Give the curious 1997 album Jennifer Batten’s Tribal Rage: Momentum an attentive listen.
19. Nancy Wilson
If you know classic rock, you know Nancy Wilson, the instrumental powerhouse of Heart, whose riffs were inscribed with a dizzying vitality and forceful vigor.
The Wilson sisters renovated the expectations of seventies rock, and Heart was responsible for some of the most seductively dynamic and overtly stadium-friendly anthems of the generation.
She played nicely with acoustic and electric guitar, and her arrangements were rhythmically unrestrained, with an unwavering focus that emerged in the chaos of alluring vocals and rapacious riffs.
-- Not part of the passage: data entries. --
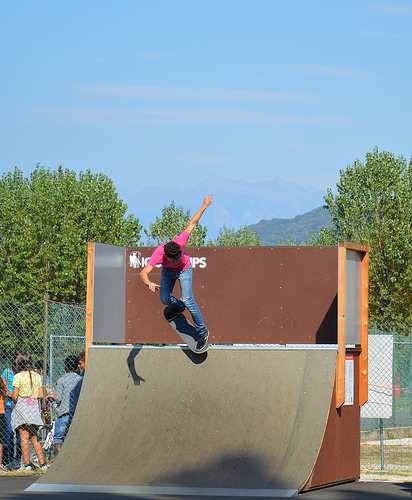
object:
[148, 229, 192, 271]
shirt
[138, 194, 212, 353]
skateboarder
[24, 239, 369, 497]
ramp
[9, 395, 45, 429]
jacket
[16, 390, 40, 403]
waist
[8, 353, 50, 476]
girl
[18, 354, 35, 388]
ponytail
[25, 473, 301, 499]
line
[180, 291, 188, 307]
hole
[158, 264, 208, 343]
skater's jeans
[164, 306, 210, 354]
skateboard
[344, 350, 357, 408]
sign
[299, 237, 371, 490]
side of ramp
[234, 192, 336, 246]
hill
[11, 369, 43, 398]
shirt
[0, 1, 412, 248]
sky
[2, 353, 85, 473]
people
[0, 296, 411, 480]
fence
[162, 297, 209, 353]
shoes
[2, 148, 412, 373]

If you listen closely, you can hear a hint of the percussion, unbound and dynamic, in her chords.
20. Nita Strauss
Nita Strauss may not be a household name – despite being ranked first on Guitar World’s “female guitarists you should know” – but considering the rough and tumble circles she runs in, she likely prefers it that way.
She is a metal hellion and she invokes the carnal growls and scathing riffs of early heavyweights like Iron Maiden and Judas Priest, and indeed, she got her start in an all-female Iron Maiden tribute band.
Her preternatural flair for vicious chords and volcanic payoffs garnered her a spot in Alice Cooper’s touring band and is likewise on display in her debut solo album, the aptly named Controlled Chaos.
Strauss will be a name to watch out for all of the hard rock and thrash lovers among us.
Best Female Guitarists of All Time – Final Thoughts
A culture that celebrates, appreciates, and fosters the creative output of female musicians is a culture that will ultimately be nourished and animated by their inclusion.
The female guitarists we have met today are iconoclastic, exploratory, and defiant, but so too are they poetic, insightful, and revelatory.
Go get transcendent – the best in class beckons.